Let $X$ be a metric space with metric $d$. Show that $d:X\times X\rightarrow \mathbb{R}$ is continuous.
The problem is taken from Munkres Topology second edition, Section 20.
I know that if $d$ is a metric on $X$ then $d:X\times X\rightarrow \mathbb{R}$. My thinking is that the topology that is on $X$ is the topology induced by the metric $d$, and that the topology on $X\times X$ is the product topology on that space where we take the basis to be
$$\mathcal{B}=\{ U \times V \mid \text{ $U,V$ both open in $X$}\}.$$
Am I on the right track to say that we define some new metric on $X\times X$ and show that this metric induces the same topology as the product topology and then work with the function $d$ as a function between metric spaces to show continuity?

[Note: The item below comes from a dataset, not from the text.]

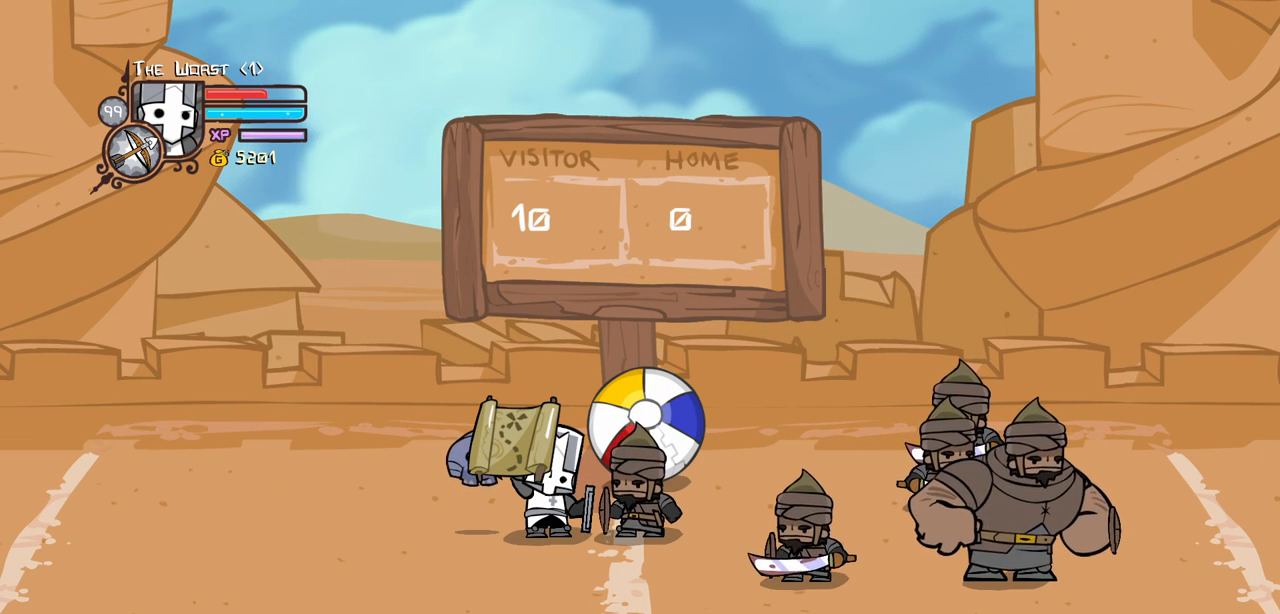
{"keys": [], "events": []}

The question doesn't mention anything about defining some new metric and I've tried to solve the problem by looking at $X\times X$ as having the product topology, but in picking some point $(x,y) \in X\times X$ and some neighborhood around $d(x,y)$ in $\mathbb{R}$, I haven't yet found the way to make a neighborhood around $(x,y)$ which maps into the neighborhood around $d(x,y)$.
Best Answer
Let $W$ be an open interval of center $d(x,y)$ and radius $2r$ in $\mathbb R$, that's $$W=(d(x,y)-2r,d(x,y)+2r)$$ Let $U=D(x,r)\subseteq X$ (disc of center $x$ and radius $r$) and $V=D(y,r)\subseteq X$ then for $(u,v)\in U\times V$ we have:
$d(u,v)\leq d(u,x)+d(x,y)+d(y,v)<d(x,y)+2r$ and $d(x,y)\leq d(u,x)+d(u,v)+d(y,v)<d(u,v)+2r$
from which $d(x,y)-2r<d(u,v)<d(x,y)+2r$.
Consequenlty, $(x,y)\in U\times V\subseteq d^{-1}(W)$.